Holmes AS, Blaxill MF, Haley BE. Reduced levels of mercury in first baby haircuts of autistic children. Int J Toxicol. 2003 Jul-Aug;22(4):277-85. - A small pilot study by Adams et al found that children with autism had 2x more mercury in their baby teeth than did typical children, suggesting that they had a higher body burden of mercury during their infancy when the teeth formed. That study also found that children with autism had a much higher usage of oral antibiotics during their infancy, similar to their baby hair study.
- Two studies of airborne mercury, in Texas and in the San Francisco Bay area, found that the amount of mercury in the air correlated with the incidence of mercury.

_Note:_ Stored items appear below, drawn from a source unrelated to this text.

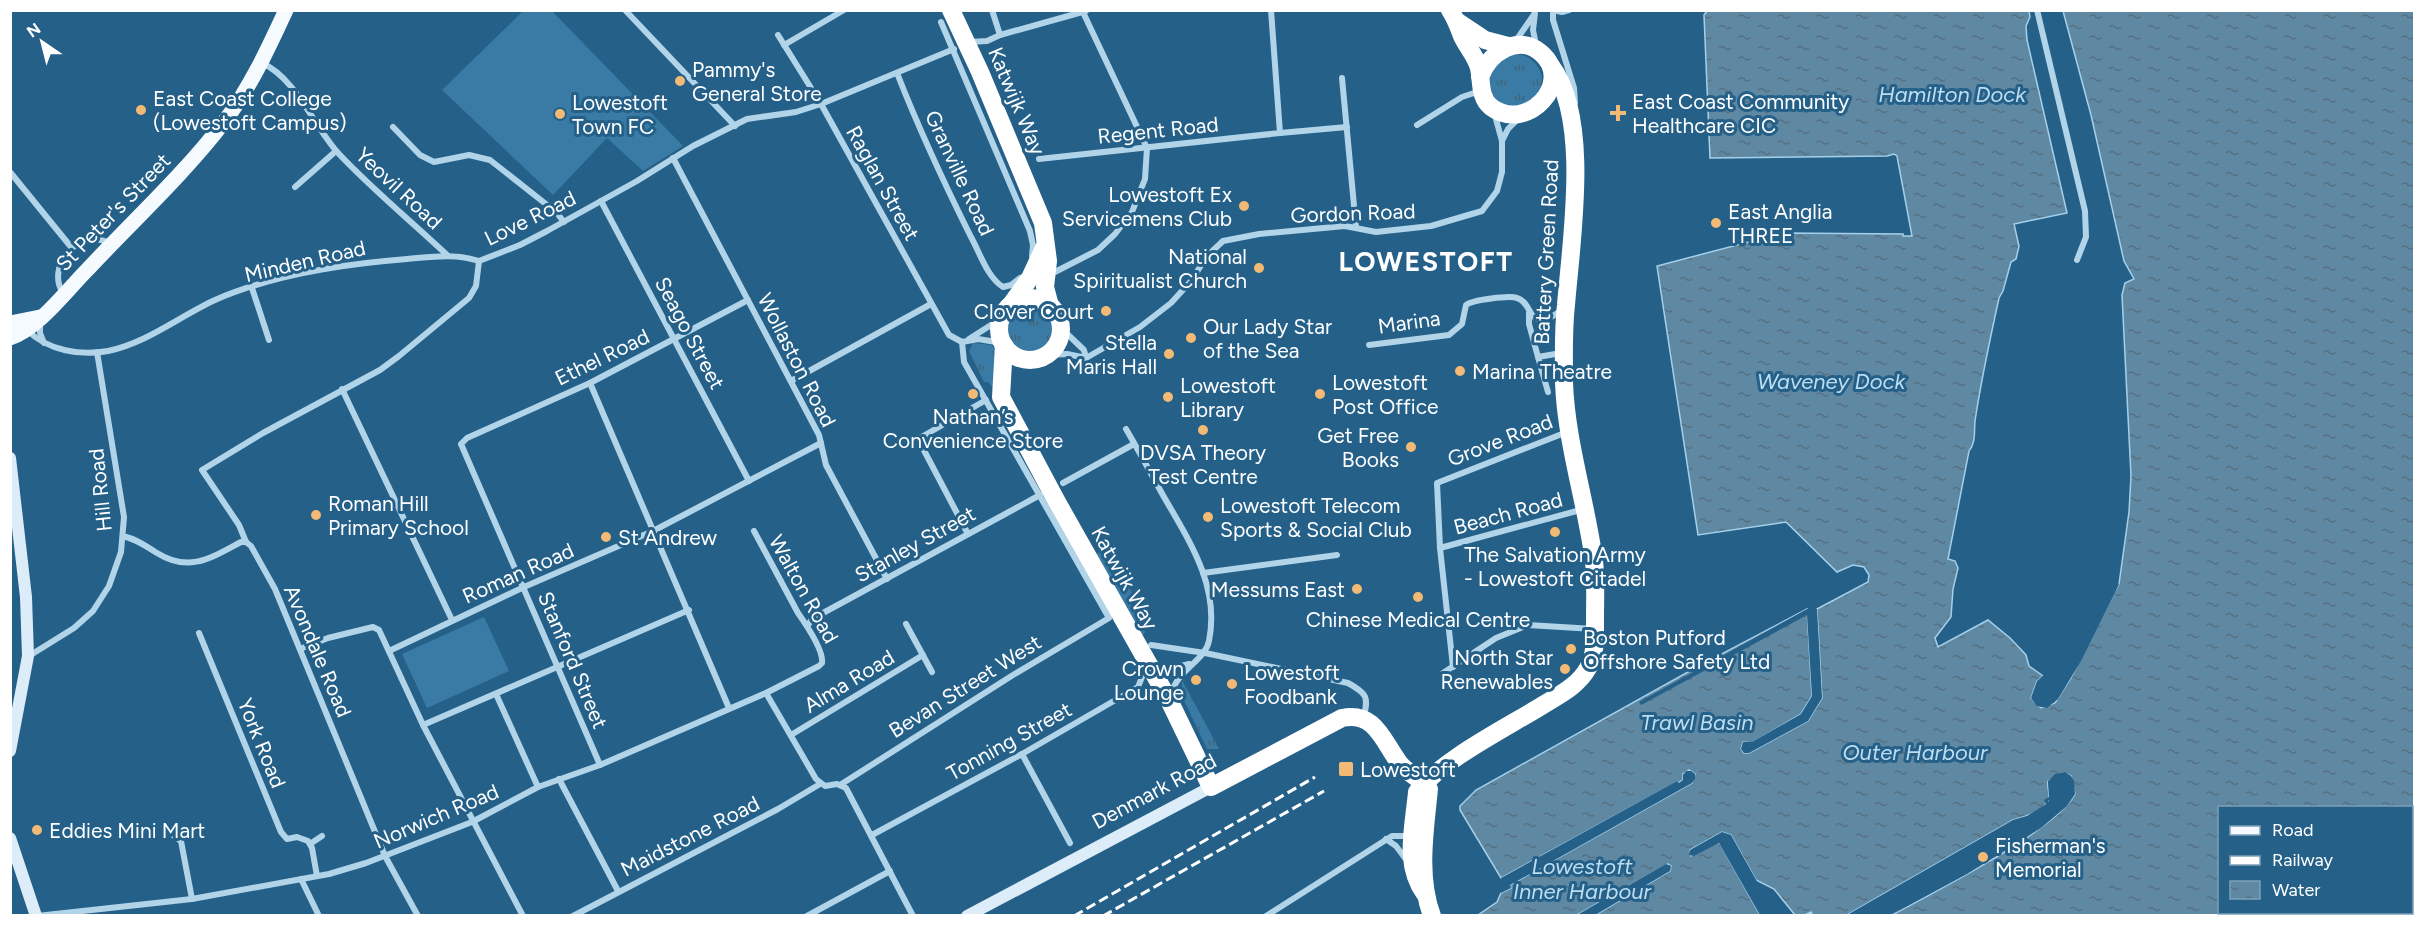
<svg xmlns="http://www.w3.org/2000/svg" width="2425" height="926" font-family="Figtree,sans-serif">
	<defs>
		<pattern id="grass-tufts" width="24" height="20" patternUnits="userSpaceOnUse" patternTransform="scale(1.5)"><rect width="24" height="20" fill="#397ba5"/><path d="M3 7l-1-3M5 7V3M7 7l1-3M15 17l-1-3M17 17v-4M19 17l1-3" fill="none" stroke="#426478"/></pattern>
		<pattern id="water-ripples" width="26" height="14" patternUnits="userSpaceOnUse" patternTransform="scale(1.5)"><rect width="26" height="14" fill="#5f88a3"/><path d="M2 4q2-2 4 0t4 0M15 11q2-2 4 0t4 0" fill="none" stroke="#577080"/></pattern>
	</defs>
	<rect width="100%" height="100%" fill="#256089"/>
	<g fill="url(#grass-tufts)">
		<circle cx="1515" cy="81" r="27"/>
		<circle cx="1030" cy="329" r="25"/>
		<path d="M973,343l18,2 5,4 -1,40 -7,-7h-4l-15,-31z"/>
		<path d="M1108,546l40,78 -5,12 -48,-81z"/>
		<path d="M1182,680l37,69h-12l-26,-55z"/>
	</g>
	<g fill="#397ba5">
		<path d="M523,11h29l131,135 -40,25 -36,-33 -54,57 -111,-105z"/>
		<path d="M484,617l25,54 -82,37 -25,-54z"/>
	</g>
	<path fill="url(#water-ripples)" stroke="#a5d0ea" stroke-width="1.5" fill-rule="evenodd" d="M1707,11h322l1,6 -4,9 1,14 40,173 -53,11 5,22 -3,13 -5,3 -8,29 -4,7c-9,41 -18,82 -24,123 -1,10 1,22 -6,30l-21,108 7,2 3,7 -5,21 -2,28 -16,21 3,9 50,-27 22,18 16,17 3,11 14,10 -6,5 -6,17 10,10 14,-5 16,-25 48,-94 10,-72 2,-36 -9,-181 3,-12 9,-4 -10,-18 -33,-146 -28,-104h351v904h-522c40,-22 165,-85 183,-121l-4,-18c-10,-6 -14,-1 -23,5 -1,5 1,10 1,15 0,14 -25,21 -36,24l-166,95h-34l-2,-3 -6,3h-10l-21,-26 -18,-9 -25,-45 -9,-3 -32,18 1,6 28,-14 41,73h-165l75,-44 1,-5 -3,-2 -91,51h-99l19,-13 4,-9 10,-5 -1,-3 182,-102 3,-9 -6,-4 -6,4v6l-5,3 -1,-1 -176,96 -41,-68v-4l16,-16 221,-123 110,-58 5,87 -11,18 -49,29 -9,-1 -2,7 3,4h5l59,-32 14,-23 -5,-89 51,-27 1,-7 -5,-8 -11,-2 -16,7 -51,-50 -88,13 -41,-269 126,-33 120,1v2h9l-15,-80 -3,-2 -7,2 -177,2 -6,-143zM2220,808h192v104h-192z"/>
	<g fill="#256089">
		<path d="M2116,583l3,1 -4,9 -34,68 -23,38 -11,9 -10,-2 -6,-8 6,-17 8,-7 1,3 -7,6 -5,12 1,5 7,5 8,-2 19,-26z"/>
		<path d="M1807,609h3l4,88 -11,20 -50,28 -8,-1 -1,4 4,2 58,-31 13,-22 -5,-88h3l5,89 -14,23 -59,32h-5l-3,-4 2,-7h9l49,-28 11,-18 -5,-81 -166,90 -2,-3z"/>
		<path d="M1686,771h5l4,3v5l-3,4 -182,102 1,3 -10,5v-3l8,-7 182,-102 1,-6 -5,-1 -2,8 -5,4 -4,-1 -174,96 -1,-3 176,-97 2,2 4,-3v-5z"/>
		<path d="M2065,772l6,4 3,5 1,13 -8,12 -26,22 -74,46 -78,42 161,-98 15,-14 7,-11 -1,-11 -7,-7 -7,2 -6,5 1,15 -4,4v6l-20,12 -14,4 -161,93 -6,-1 166,-95 14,-4 19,-12 -2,-4 5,-3 -1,-16 7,-7z"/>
		<path d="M1722,832l9,3 28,50 -5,-3 -25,-45 -7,-2 -30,18 25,-13h4l42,76 -3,-1 -41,-72 -25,13 -5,-1 1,-5z"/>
		<path d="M1666,864l5,2 -1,5 -75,44h-3l77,-48 -86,49 -6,-1z"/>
	</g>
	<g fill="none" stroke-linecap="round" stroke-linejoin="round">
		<g stroke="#b1d4e9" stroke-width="6">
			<path d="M625,10l110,116"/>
			<path d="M992,10l8,25"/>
			<path d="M1552,10l10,2 7,-2"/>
			<path d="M2037,10l48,201 1,26 -9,23"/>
			<path d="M1553,11v9l21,68 1,15"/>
			<path d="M941,22l89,209 3,14 -1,11"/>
			<path d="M778,35l43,69 128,231 13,7 16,-3 24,4"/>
			<path d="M969,42l18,-1 13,-6 86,-24"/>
			<path d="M1515,42l20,-29 -2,17 3,15"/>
			<path d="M784,45l60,-35"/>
			<path d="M262,63c34,15 52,64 77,91 34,36 72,67 108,101"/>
			<path d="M897,73c22,56 47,110 74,164 9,16 16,40 32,50l8,-2 9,-7"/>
			<path d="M1342,78l14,149"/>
			<path d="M1417,125l45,-28 18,-6"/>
			<path d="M393,127l27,28 14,7 35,-7 21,5 66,52 8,10"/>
			<path d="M1280,133l67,-6"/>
			<path d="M1502,141l6,-12 11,-11"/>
			<path d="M673,158l146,277 7,30 61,114"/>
			<path d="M1039,159l241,-26 -9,-123"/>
			<path d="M10,172l61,75"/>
			<path d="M295,187l41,-36"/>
			<path d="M601,201l148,280"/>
			<path d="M479,261l41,-16 27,-14 90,-50 56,-35 54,-27 49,-7 25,-8 133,-55"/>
			<path d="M1049,275l49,-25 17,-16 17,-22 13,-33 2,-31 -65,-138"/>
			<path d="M252,288l17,52"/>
			<path d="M63,293c-17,-25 13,-67 49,-49"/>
			<path d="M1529,313v11l9,33 23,-4"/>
			<path d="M40,321v12l4,10"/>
			<path d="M1061,328l23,22 2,8"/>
			<path d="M27,330c21,21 54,26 81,21 39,-8 72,-35 107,-51 59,-26 128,-36 192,-41 24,-2 48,-6 72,2"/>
			<path d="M969,339l33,-21"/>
			<path d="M1369,345l80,-10 13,-11 4,-19c6,-5 44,-10 51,-7 18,5 9,38 45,12"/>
			<path d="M1047,355l20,-1 19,4"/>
			<path d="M1538,357l10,35"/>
			<path d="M1086,358l54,-31 31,-24 21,-23 14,-23 17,-16 36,-7 86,-8 31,6 55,-6 51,-15 15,-20 5,-19v-31l-8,-29"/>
			<path d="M791,381l140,-77"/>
			<path d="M590,383l139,325"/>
			<path d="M342,389l110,231"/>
			<path d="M1126,429c13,22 25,45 38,68 26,45 56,90 45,144 -4,20 -32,28 -38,54"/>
			<path d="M1063,483l71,-39"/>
			<path d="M968,534l-50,-95 68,-39"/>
			<path d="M123,536c13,3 23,10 34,17 32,20 54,5 84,-11h5"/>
			<path d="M1440,548l144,-39"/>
			<path d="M1203,573l134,-18"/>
			<path d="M906,624l26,48"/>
			<path d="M808,625l4,-6 228,-124"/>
			<path d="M199,633l82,199 6,7 10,-2 11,4 4,7 5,28"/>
			<path d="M1151,645l54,8 143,30c20,11 20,14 16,34"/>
			<path d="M300,649l28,-11 45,-11 6,3 44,95 100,191"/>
			<path d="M389,651l135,-64 129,-56 168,-88"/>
			<path d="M29,656l45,-28 19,-17 16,-25 12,-34 3,-35 -27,-165"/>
			<path d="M1453,667l-13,-119 -3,-65 130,-51"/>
			<path d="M1155,671l10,-1 24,-6"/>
			<path d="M1443,673l53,-35 32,-13 66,4"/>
			<path d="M766,693l50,86 9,7 12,-2 9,4 67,128"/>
			<path d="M496,694l42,93"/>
			<path d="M423,725l266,-115"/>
			<path d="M791,735l132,-80"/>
			<path d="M1022,754l48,89"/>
			<path d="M600,765l-139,-321 6,-6 123,-55 158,-83"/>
			<path d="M559,779l59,112"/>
			<path d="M840,785l173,-110 96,-57 -145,-256 -2,-20"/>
			<path d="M165,829l16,12 11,58"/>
			<path d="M872,835l150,-81 116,-67 4,-10 -7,-13"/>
			<path d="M1386,839l10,7 12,16"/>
			<path d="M310,844l12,-8"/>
			<path d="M301,879l18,37"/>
			<path d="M37,916l155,-17 137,-25 37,-11 106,-41 66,-35 62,-22 166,-72 53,-27 3,-3c2,-13 -17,-40 -24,-50l-44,-82"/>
			<path d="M418,916l-33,-60 -110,-267 -24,-43 -5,-4 -7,-17 -37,-55 61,-37 117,-63 19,-14 70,-58 7,-12 3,-25"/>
			<path d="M573,916l205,-107 42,-25"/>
			<path d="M807,916l83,-45"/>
			<path d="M1266,916l126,-80h18"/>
		</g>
		<g stroke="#dcecf8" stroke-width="12">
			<path d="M10,458l16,139 2,59 -18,95"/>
			<path d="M10,838l26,78"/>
			<path d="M967,916l244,-129"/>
		</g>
		<g stroke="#f4fafe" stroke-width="15">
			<path d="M10,323l30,-6"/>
			<path d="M10,338c29,-10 56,-47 78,-69 46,-49 95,-94 136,-147 26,-34 44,-73 62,-112"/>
		</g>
		<g stroke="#fff" stroke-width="18">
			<path d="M951,10l29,62 63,151 5,38 -3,26 5,19"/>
			<path d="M1450,10c6,9 8,16 12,26 5,11 14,20 17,32 3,14 0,29 12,39 36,27 84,-25 50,-54 -23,-20 -52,0 -61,24"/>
			<path d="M1458,22l27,18 23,6"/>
			<circle cx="1030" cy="329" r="31"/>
			<path d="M1010,306l20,-28 14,-30"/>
			<path d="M1004,345l-3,52 56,105 113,200 41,85 131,-69c34,-7 41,24 58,46 9,10 21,15 29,25 -4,41 -12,87 3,127"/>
			<path d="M1425,894c-22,-30 -11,-67 -8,-102 26,-33 89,-64 126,-87 16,-10 35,-19 45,-37 8,-13 7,-33 7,-48 0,-20 1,-40 -1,-59 -8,-60 -28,-119 -30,-179 0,-25 -1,-51 2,-77 5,-64 25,-186 -15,-239"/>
		</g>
		<g stroke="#fff" stroke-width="3" stroke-dasharray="10 4.5" stroke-linecap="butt">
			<path d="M1074,916l241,-139"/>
			<path d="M1103,916l221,-125"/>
		</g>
	</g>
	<g fill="#f3ba75" stroke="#256089" stroke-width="2">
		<circle cx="680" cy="81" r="6"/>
		<circle cx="141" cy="110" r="6"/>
		<path d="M1615 104h6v6h6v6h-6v6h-6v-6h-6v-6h6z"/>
		<circle cx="560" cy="114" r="6"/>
		<circle cx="1244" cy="206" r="6"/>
		<circle cx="1716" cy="223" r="6"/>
		<circle cx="1259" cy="268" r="6"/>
		<circle cx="1106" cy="311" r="6"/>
		<circle cx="1191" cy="338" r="6"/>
		<circle cx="1169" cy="354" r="6"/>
		<circle cx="1460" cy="371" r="6"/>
		<circle cx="973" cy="394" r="6"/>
		<circle cx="1320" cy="394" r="6"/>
		<circle cx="1168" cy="397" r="6"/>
		<circle cx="1203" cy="430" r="6"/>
		<circle cx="1411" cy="447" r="6"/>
		<circle cx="316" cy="515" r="6"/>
		<circle cx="1208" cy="517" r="6"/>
		<circle cx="1555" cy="532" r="6"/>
		<circle cx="606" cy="537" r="6"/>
		<circle cx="1357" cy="589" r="6"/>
		<circle cx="1418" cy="597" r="6"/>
		<circle cx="1571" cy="649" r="6"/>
		<circle cx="1565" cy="669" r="6"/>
		<circle cx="1196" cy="680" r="6"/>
		<circle cx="1232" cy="684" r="6"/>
		<rect x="1338" y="761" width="16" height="16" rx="3"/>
		<circle cx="37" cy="830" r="6"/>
		<circle cx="1983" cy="857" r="6"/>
	</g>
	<g text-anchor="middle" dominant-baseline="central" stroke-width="6" stroke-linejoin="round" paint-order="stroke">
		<g font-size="21" fill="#fff" stroke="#256089" text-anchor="start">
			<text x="692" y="69">Pammy's<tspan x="692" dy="24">General Store</tspan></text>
			<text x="153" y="98">East Coast College<tspan x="153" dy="24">(Lowestoft Campus)</tspan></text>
			<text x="1632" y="101">East Coast Community<tspan x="1632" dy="24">Healthcare CIC</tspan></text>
			<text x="572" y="102">Lowestoft<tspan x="572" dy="24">Town FC</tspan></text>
			<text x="1232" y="194" text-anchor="end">Lowestoft Ex<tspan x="1232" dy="24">Servicemens Club</tspan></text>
			<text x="1728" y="211">East Anglia<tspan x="1728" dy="24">THREE</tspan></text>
			<text x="1247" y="256" text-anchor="end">National<tspan x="1247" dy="24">Spiritualist Church</tspan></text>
			<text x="1094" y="311" text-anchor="end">Clover Court</text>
			<text x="1203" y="326">Our Lady Star<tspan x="1203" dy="24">of the Sea</tspan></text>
			<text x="1157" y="342" text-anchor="end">Stella<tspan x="1157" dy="24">Maris Hall</tspan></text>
			<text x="1472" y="371">Marina Theatre</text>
			<text x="1332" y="382">Lowestoft<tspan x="1332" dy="24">Post Office</tspan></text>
			<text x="1180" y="385">Lowestoft<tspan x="1180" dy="24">Library</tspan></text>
			<text x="973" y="416" text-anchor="middle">Nathan’s<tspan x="973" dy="24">Convenience Store</tspan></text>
			<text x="1399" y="435" text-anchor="end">Get Free<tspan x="1399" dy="24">Books</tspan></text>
			<text x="1203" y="452" text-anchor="middle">DVSA Theory<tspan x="1203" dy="24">Test Centre</tspan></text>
			<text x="328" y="503">Roman Hill<tspan x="328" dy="24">Primary School</tspan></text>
			<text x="1220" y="505">Lowestoft Telecom<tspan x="1220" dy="24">Sports &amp; Social Club</tspan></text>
			<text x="618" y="537">St Andrew</text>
			<text x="1555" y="554" text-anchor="middle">The Salvation Army<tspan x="1555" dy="24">- Lowestoft Citadel</tspan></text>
			<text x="1345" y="589" text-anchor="end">Messums East</text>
			<text x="1418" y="619" text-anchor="middle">Chinese Medical Centre</text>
			<text x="1583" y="637">Boston Putford<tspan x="1583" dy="24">Offshore Safety Ltd</tspan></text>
			<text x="1553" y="657" text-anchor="end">North Star<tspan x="1553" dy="24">Renewables</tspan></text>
			<text x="1184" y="668" text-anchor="end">Crown<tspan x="1184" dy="24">Lounge</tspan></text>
			<text x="1244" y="672">Lowestoft<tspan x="1244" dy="24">Foodbank</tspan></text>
			<text x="1360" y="769">Lowestoft</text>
			<text x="49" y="830">Eddies Mini Mart</text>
			<text x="1995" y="845">Fisherman's<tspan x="1995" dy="24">Memorial</tspan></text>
		</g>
		<g font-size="21" fill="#fff" stroke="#256089">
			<text transform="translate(1017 101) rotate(67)">Katwijk Way</text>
			<text transform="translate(1158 130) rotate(-6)">Regent Road</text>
			<text transform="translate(960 173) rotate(65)">Granville Road</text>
			<text transform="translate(883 183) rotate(61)">Raglan Street</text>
			<text transform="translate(399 188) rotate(43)">Yeovil Road</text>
			<text transform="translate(113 212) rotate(-46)">St Peter's Street</text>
			<text transform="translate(1353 213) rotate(-2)">Gordon Road</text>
			<text transform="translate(530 218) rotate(-26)">Love Road</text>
			<text transform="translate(1546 252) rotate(-87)">Battery Green Road</text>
			<text transform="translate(305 261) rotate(-13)">Minden Road</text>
			<text transform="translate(1409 322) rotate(-8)">Marina</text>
			<text transform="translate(690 333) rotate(62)">Seago Street</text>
			<text transform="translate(602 357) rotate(-26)">Ethel Road</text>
			<text transform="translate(797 360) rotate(63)">Wollaston Road</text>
			<text transform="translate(1500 440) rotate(-21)">Grove Road</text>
			<text transform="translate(100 490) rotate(-96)">Hill Road</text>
			<text transform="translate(1508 513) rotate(-15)">Beach Road</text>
			<text transform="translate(915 544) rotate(-29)">Stanley Street</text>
			<text transform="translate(518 573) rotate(-24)">Roman Road</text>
			<text transform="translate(1125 578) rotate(61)">Katwijk Way</text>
			<text transform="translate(804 589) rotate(61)">Walton Road</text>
			<text transform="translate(318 651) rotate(67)">Avondale Road</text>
			<text transform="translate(573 660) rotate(67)">Stanford Street</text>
			<text transform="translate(849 681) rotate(-31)">Alma Road</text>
			<text transform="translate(965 686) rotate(-32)">Bevan Street West</text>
			<text transform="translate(1009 741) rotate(-29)">Tonning Street</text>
			<text transform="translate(262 743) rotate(68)">York Road</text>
			<text transform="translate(1154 791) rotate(-28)">Denmark Road</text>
			<text transform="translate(436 816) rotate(-23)">Norwich Road</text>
			<text transform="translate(690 836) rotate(-27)">Maidstone Road</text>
		</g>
		<g font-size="22" font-style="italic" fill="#bdddf1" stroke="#256089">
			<text x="1952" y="94">Hamilton Dock</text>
			<text x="1831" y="381">Waveney Dock</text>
			<text x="1697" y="722">Trawl Basin</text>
			<text x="1915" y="752">Outer Harbour</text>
			<text x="1582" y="866">Lowestoft<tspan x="1582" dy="25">Inner Harbour</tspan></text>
		</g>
		<g font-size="27" font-weight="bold" letter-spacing="1.5" fill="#fff" stroke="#256089">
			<text x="1426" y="261">LOWESTOFT</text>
		</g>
	</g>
	<rect width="2425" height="926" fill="none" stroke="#ffffff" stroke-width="24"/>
	<rect x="2218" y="806" width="195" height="108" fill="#256089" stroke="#7ca0b8" stroke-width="1.5"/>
	<rect x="2230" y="826" width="30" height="9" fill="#f4fafe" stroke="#7ca0b8" stroke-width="1.5"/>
	<text x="2272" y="836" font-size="18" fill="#ffffff">Road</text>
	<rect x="2230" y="856" width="30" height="9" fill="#ffffff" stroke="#7ca0b8" stroke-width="1.5"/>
	<text x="2272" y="866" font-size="18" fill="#ffffff">Railway</text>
	<rect x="2230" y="881" width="30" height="18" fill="url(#water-ripples)" stroke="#7ca0b8" stroke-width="1.5"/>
	<text x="2272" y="896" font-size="18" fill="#ffffff">Water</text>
	<g transform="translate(42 42) rotate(325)" stroke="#256089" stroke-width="4.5" paint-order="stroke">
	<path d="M0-4.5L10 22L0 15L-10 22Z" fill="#ffffff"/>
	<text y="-9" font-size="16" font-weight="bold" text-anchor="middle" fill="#ffffff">N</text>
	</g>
</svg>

Windham et al, Autism spectrum disorders in relation to distribution of hazardous air pollutants in the San Francisco bay area. Environ Health Perspect. 2006 Sep;114(9):1438-44. Palmer RF, Blanchard S, Stein Z, Mandell D, Miller C. Environmental mercury release, special education rates, and autism disorder: an ecological study of Texas. Health Place. 2006 Jun;12(2):203-9. - There have been nine epidemiological studies of the link between thimerosal in vaccines and autism. Four published studies by the Geiers have consistently found that children who received thimerosal in their vaccines had a 2-6x higher chance of developing autism than those who received thimerosal-free vaccines. Four published studies by groups affiliated with vaccine manufacturers have failed to find a link, and one was inconclusive. Three of the studies were conducted in other countries where the usage of thimerosal is much less and the incidence of autism is much lower, so those results have limited relevance to the US.